**PROMPT A:**
Reproduce the lines of the records, starting with the line that contains "2026. augusztus 7." and going on through the line that contains "A címzett e-mail".
----
V 10: "Declare it not in Gath ." When David lamented the death of Saul and Jonathan, he too did not want the shame of Israel to be known to their enemies the Philistines (II Samuel 1:20). In the present verse, in which Micah begins to depict the mourning and exile that were destined to strike city after city in Judah , it is clear that foremost among the enemy forces encroaching on Judah 's territory were the Philistines. The English translations cannot do justice to the subtlety of the Hebrew in this and the following verses, where the prophet uses word-play on the names of the various towns of Judea to depict the horrors that were to strike each one. The name of the town OPHRAH in our verse is from the Hebrew root 'APHAR, "dust". It seems highly significant that the KSIV (written form) as opposed to the KRI (pronunciation) of HITHPALASHI, "roll about" [in the dust], is HITH-PALSHTI - apparently alluding to the Philistine (PELISHTI). Today, nearly two and a half millennia after Micah, we once again see a people whose self-selected name consists of exactly the same letters seeking to encroach on the land of Israel .

Vv 11-15: The prophet sees into the future, watching the people of one Judean town after the other facing the terrible shame, degradation and horror of deportation and exile, in each case expressed through his wordplay on the names of the towns. Lachish (v 13) was the first Judean town to import Baal worship from the kingdom of Israel (RaDaK). "Therefore you will give presents to Moresheth Gath" (v 14): Gath had been taken from the Philistines by David, but now they would receive it back (see Rashi, RaDaK). "The houses of Achziv are a dried-up stream (ACHZAV)" (v 14): this Hebrew root denotes disappointment (no water!). Micah here prophesies how years in the future the Judean town of Achziv would be drawn after Pekah ben Remalliah, the second last king of Israel, but would be disappointed about having relied on him as he was killed (Rashi, Sanhedrin 102b). "I will bring against you a possessor (YORESH) against you who dwell in MORESHAH." Here the prophet addresses the people of his own town (cf. Micah 1:1). Enemies are coming who will take possession of their land.
----
**PROMPT B:**
Write a continuation of the commentary on Micah, picking up after its final sentence.
----
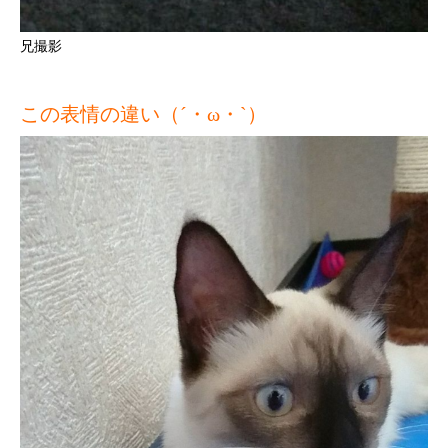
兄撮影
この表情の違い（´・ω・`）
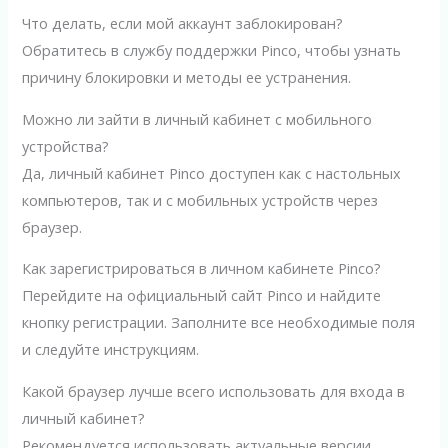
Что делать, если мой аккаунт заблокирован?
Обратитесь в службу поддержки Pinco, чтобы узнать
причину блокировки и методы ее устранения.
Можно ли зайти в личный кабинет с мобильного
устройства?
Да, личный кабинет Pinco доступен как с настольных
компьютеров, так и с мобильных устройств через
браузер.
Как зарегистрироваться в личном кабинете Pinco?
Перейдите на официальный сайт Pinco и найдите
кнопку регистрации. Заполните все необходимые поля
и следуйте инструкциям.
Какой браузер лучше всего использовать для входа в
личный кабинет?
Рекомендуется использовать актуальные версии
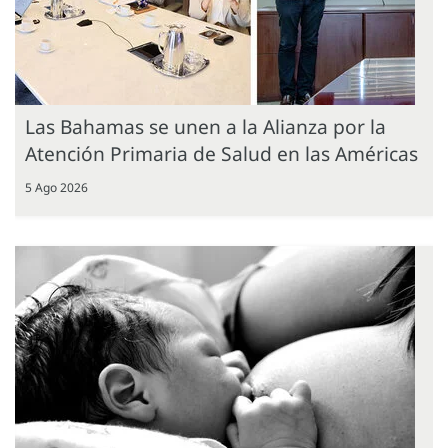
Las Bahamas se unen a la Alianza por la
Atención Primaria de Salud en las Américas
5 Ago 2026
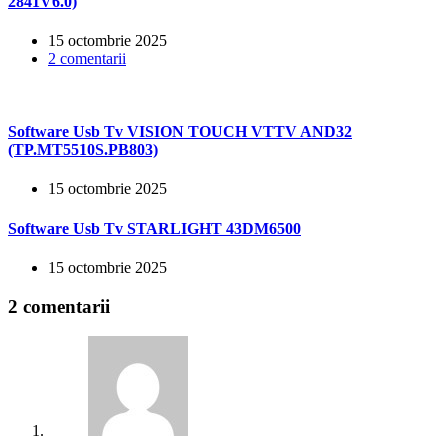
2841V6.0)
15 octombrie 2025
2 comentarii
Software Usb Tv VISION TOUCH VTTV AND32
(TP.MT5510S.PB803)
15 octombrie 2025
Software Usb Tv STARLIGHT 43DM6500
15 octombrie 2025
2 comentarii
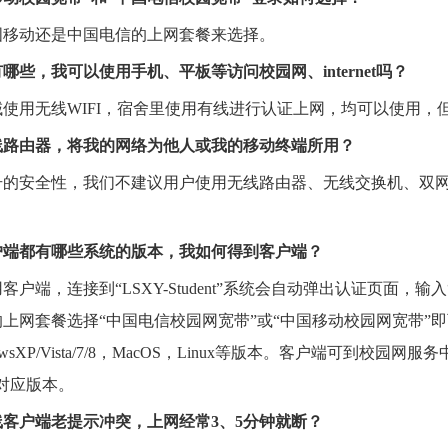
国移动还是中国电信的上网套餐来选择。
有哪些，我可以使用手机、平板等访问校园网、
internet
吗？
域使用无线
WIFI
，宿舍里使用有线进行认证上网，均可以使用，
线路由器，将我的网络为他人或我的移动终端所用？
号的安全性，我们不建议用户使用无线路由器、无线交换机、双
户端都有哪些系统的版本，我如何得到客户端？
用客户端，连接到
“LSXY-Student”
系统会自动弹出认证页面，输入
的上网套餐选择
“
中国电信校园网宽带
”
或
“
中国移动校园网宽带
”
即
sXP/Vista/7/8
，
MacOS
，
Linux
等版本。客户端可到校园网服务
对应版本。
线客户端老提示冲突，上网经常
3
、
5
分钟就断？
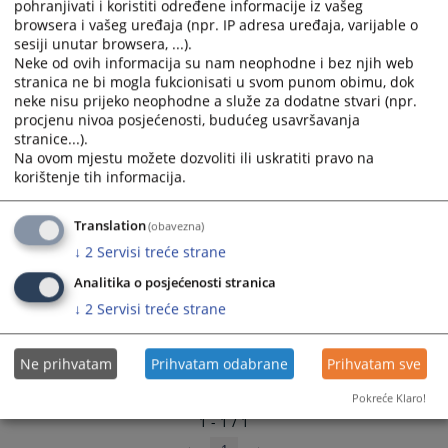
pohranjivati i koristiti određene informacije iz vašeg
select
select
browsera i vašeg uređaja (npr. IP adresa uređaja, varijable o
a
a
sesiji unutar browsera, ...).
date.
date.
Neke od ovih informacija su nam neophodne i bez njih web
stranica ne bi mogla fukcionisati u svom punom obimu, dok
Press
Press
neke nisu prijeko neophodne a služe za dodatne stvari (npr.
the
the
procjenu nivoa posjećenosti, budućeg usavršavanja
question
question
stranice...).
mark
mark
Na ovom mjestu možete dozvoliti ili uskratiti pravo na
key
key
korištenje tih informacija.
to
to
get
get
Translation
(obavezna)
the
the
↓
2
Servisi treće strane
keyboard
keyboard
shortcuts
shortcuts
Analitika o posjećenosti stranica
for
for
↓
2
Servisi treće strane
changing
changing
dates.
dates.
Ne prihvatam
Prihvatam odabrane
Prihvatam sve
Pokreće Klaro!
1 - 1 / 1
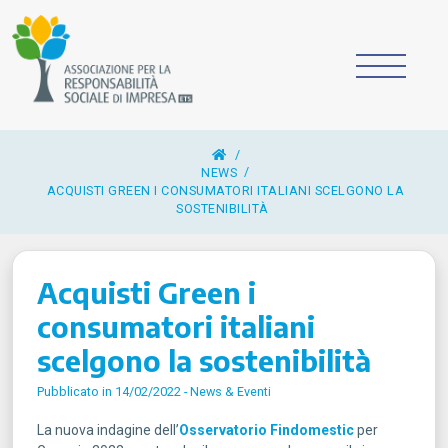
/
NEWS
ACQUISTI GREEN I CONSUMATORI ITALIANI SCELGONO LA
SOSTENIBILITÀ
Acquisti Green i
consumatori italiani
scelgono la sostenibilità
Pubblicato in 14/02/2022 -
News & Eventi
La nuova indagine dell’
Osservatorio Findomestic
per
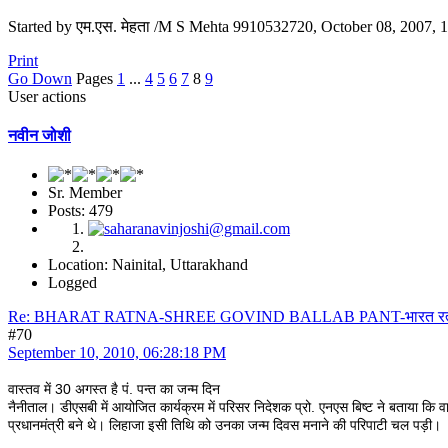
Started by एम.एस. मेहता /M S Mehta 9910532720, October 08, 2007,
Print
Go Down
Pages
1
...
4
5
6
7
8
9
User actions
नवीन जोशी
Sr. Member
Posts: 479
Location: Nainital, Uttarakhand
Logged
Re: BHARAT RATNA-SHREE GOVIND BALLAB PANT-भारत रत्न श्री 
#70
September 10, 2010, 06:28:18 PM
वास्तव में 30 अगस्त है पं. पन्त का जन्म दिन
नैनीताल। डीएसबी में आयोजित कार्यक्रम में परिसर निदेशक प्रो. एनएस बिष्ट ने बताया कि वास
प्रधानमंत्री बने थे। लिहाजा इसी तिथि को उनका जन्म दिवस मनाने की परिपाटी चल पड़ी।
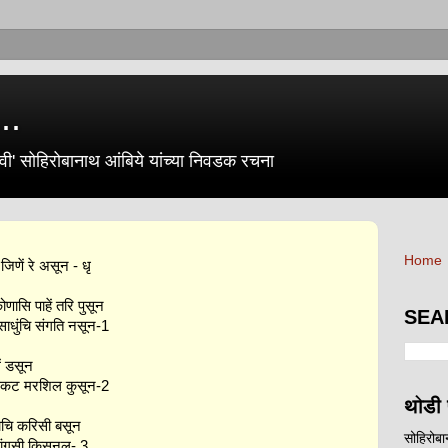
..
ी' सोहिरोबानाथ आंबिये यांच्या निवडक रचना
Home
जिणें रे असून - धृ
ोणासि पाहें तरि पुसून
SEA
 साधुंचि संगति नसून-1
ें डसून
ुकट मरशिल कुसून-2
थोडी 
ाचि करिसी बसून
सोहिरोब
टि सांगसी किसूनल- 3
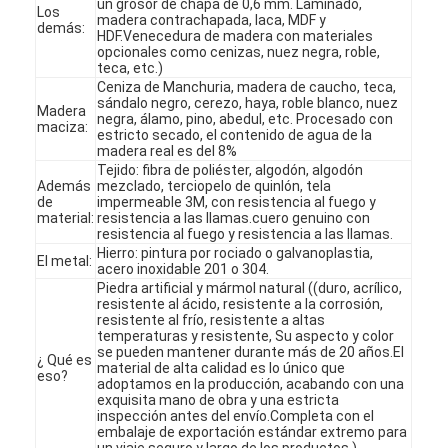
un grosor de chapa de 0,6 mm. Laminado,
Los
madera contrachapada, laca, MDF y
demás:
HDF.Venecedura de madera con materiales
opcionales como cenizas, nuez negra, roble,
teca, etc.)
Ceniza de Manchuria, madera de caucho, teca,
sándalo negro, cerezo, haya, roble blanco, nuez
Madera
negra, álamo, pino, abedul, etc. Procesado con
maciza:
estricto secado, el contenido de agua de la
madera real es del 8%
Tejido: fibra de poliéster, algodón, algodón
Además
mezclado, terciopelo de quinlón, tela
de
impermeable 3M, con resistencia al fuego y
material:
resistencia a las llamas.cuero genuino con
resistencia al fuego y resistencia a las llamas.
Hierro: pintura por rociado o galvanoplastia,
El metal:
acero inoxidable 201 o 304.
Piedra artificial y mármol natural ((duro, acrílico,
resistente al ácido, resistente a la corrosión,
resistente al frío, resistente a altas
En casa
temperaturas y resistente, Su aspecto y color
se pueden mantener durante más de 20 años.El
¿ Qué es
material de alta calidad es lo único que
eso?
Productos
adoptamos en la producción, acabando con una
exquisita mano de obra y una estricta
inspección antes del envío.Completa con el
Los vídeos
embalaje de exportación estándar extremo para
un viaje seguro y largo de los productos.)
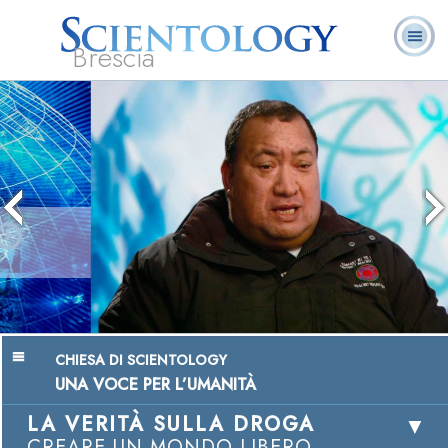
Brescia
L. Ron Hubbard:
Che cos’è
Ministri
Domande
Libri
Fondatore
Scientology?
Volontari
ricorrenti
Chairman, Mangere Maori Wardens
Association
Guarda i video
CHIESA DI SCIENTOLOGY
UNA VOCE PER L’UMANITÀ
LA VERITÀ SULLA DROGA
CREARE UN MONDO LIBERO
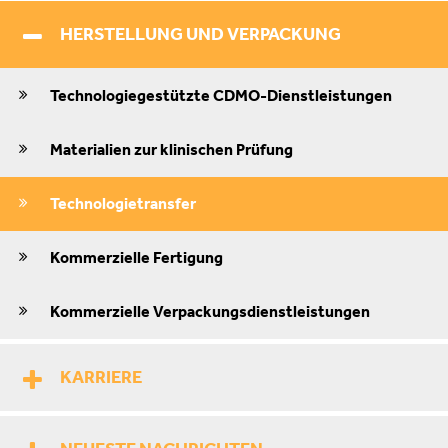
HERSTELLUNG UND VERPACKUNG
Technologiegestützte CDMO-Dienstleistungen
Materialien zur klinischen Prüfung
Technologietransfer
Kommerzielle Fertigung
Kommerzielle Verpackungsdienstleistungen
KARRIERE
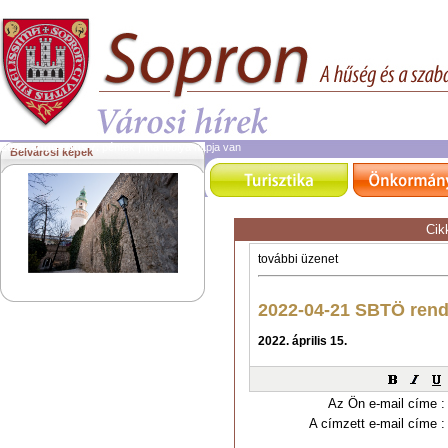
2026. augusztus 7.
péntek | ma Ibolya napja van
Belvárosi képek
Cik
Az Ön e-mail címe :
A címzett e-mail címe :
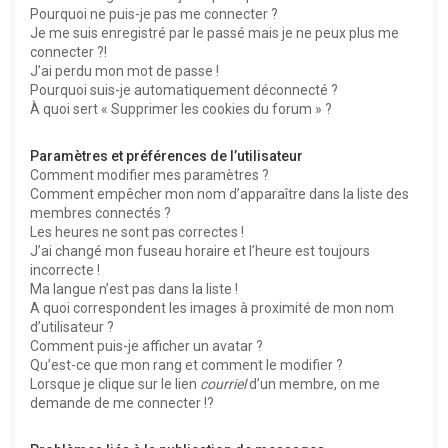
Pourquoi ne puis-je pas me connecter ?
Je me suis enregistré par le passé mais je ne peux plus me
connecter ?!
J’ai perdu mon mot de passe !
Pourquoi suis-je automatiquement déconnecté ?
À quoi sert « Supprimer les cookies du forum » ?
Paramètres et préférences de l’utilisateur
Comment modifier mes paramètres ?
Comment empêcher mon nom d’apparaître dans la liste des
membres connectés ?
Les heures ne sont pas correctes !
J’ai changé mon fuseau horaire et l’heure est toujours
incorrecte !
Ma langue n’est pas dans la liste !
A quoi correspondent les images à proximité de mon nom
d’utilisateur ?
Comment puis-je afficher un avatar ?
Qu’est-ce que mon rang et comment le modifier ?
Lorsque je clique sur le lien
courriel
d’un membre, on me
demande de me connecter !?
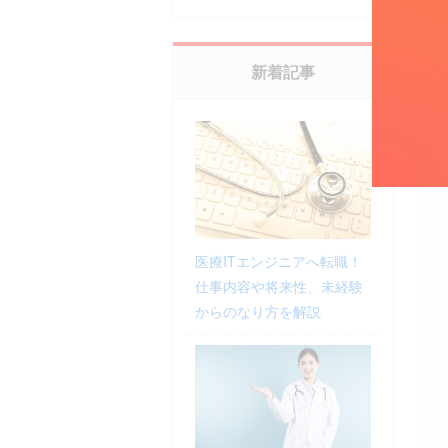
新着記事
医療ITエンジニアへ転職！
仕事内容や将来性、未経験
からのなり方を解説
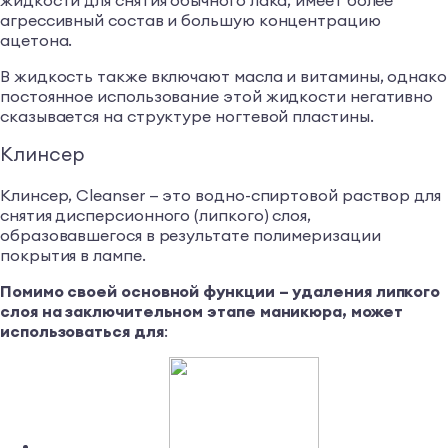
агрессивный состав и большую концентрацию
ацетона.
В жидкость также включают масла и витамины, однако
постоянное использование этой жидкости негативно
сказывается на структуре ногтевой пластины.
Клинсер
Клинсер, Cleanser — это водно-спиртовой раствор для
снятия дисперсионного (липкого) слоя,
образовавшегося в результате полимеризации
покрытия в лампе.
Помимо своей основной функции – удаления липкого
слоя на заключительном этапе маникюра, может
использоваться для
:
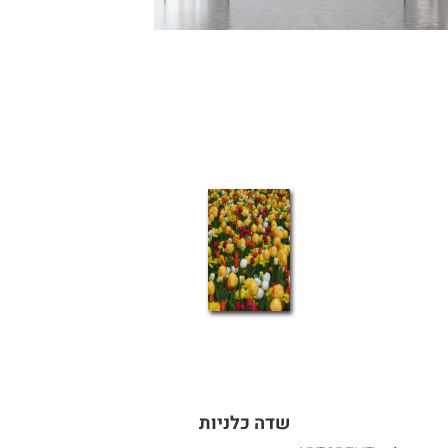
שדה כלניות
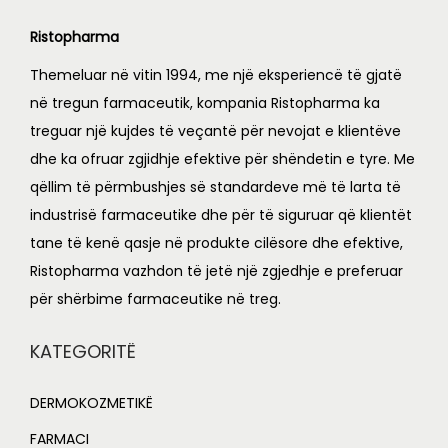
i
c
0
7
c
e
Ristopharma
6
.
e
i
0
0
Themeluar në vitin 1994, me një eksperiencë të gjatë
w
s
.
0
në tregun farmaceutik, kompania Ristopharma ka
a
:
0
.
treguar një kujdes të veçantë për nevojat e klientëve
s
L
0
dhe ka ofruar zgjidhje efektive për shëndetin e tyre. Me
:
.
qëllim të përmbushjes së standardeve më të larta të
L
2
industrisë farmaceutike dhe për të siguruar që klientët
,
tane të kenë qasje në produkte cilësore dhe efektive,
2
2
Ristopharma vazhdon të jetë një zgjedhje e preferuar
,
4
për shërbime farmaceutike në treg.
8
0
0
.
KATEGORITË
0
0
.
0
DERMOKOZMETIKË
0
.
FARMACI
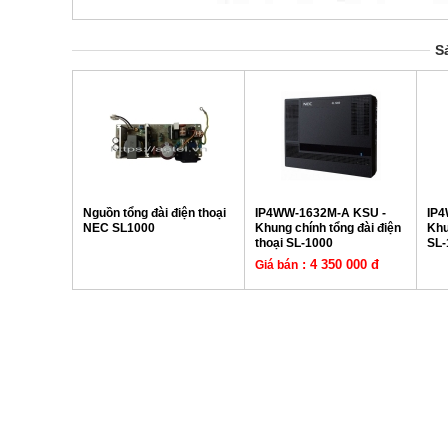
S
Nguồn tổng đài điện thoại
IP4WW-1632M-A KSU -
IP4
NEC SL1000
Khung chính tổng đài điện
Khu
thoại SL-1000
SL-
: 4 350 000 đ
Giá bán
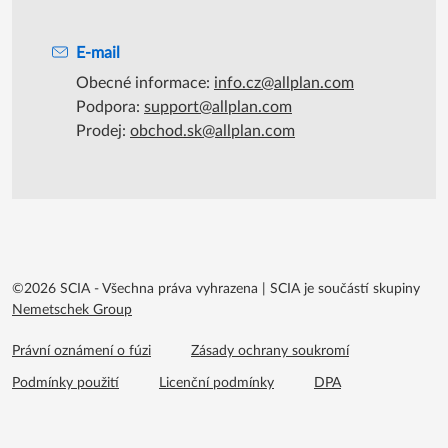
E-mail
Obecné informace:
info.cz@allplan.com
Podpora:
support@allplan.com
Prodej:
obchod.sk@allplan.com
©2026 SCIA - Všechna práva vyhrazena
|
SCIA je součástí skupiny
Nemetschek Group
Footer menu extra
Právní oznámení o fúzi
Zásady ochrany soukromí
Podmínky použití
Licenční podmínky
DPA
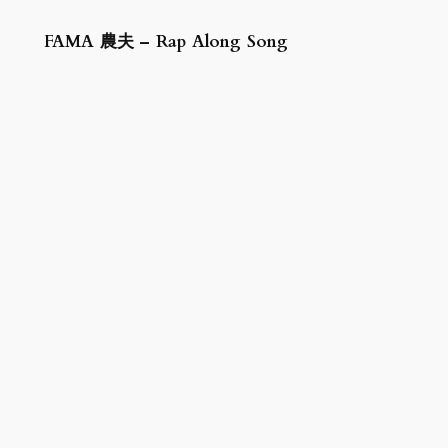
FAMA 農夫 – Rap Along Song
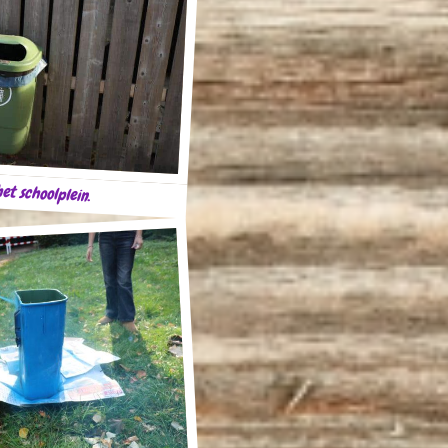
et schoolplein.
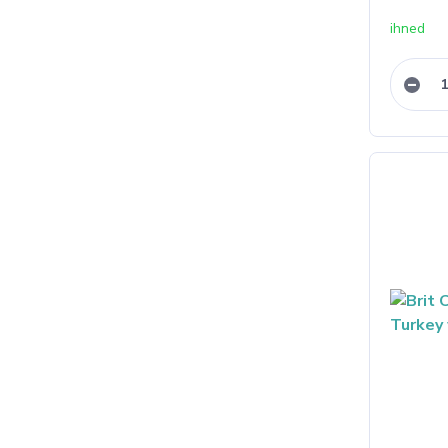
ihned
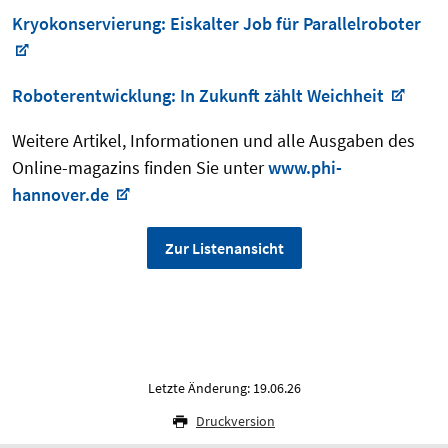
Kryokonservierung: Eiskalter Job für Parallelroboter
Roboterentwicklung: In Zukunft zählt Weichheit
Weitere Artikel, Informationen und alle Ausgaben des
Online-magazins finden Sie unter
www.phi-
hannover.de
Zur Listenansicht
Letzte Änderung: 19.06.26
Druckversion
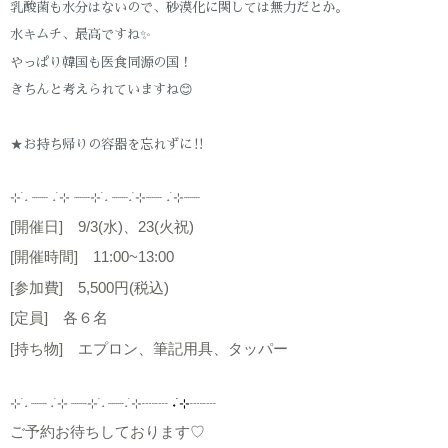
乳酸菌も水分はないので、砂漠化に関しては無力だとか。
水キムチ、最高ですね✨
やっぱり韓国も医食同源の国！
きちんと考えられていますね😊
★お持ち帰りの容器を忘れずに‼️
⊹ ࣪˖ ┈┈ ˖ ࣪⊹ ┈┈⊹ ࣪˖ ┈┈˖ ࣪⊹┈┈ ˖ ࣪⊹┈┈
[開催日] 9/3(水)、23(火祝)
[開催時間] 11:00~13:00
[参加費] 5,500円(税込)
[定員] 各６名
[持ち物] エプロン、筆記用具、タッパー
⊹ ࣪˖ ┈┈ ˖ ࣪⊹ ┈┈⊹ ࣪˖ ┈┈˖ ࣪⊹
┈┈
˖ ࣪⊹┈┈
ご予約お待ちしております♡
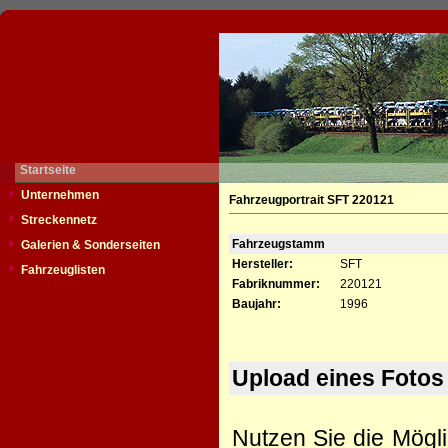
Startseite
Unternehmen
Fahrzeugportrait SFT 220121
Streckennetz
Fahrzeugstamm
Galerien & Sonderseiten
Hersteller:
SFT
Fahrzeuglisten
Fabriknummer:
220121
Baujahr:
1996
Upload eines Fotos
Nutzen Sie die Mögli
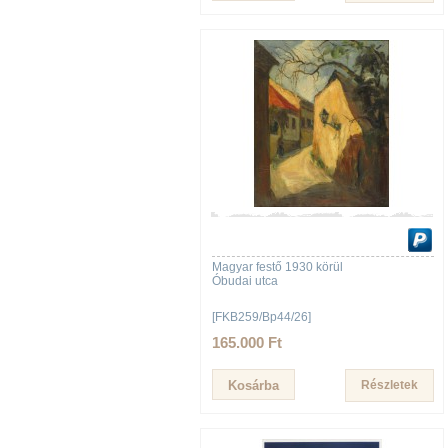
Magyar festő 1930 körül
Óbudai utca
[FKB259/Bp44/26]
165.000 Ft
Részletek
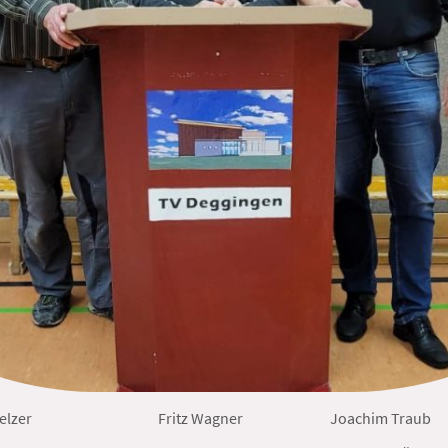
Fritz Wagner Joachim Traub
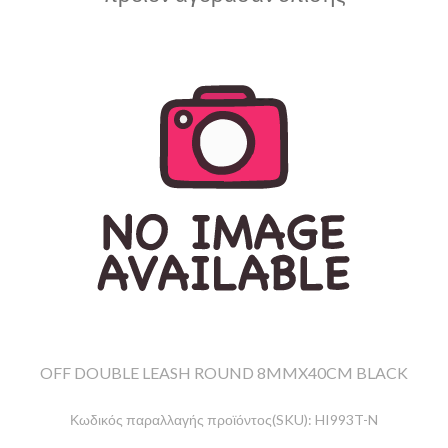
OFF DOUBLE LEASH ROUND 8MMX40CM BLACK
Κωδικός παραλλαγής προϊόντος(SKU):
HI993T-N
----
**WRITTEN ANSWER A:**
2026. augusztus 7.
péntek | ma Ibolya napja van
Belvárosi képek
Cik
Az Ön e-mail címe :
A címzett e-mail címe :

**WRITTEN ANSWER B:**
V 16: "The eagle flies high above the other birds, and once in ten years it flies higher than ever until it reaches the upper atmosphere close to the sphere of fire, and because of the great heat its feathers come of its wings and fall off" (RaDaK). Likewise the prophet foretells how the land of Israel was to become "bald" when the Israelites would go into exile under Sennacherib and Nebuchadnezzar.

And why??? The prophet has spoken about how the land would be possessed by others, and in the coming short Parshah Sethumah (ch 2 vv 1-2) he will explain the reason for this terrible punishment.

CHAPTER 2

Vv 1-2: "Woe to them that devise iniquity." The wealthiest and most powerful were constantly practicing the most sophisticated forms of land-grabbing and self-enrichment at the expense of their fellow Israelites, and it was precisely because they robbed others of their land that all their land would be taken by their enemies, as prophesied in the previous chapter, MIDDAH KE-NEGED MIDDAH, "measure for measure". The Israelite king Ahab's seizure of Naboth's vineyard (I Kings ch 21) is the most glaring example of such land-grabbing.

V 3: This verse begins a new Parshah Pethuhah following on directly from the previous one. Just as the wicked were devising (HOSHVEY) evil on their beds (v 1), God declares that He is "devising (HOSHEV) evil against all this family" (v 3). MIDDAH KE-NEGED MIDDAH.

V 4: Those who lament when this evil strikes will cry out, "The share of my people has been exchanged." - "the inheritance of my people has been given over to the enemy - how will He ever come back to me to restore to us our fields that this enemy shares out for himself, how will it ever be possible to return them to me?" (Rashi). Many in the present day may be asking the same question about the territories of the Holy Land that have been given over to Israel's enemies in exchange for a mirage of "peace" that has turned into a nightmare.

V 5: "Therefore you shall have none that cast the line by lot in the assembly of HaShem". Those who have robbed others of their land will be punished by having no descendant who will measure out the land of his inheritance in God's land after the future redemption (Metzudas David). Behind the harshness of this prophecy lies the consolation that the rest of the people who did not rob others of their land will have their share in the land of Israel returned to their descendants in the time of the redemption.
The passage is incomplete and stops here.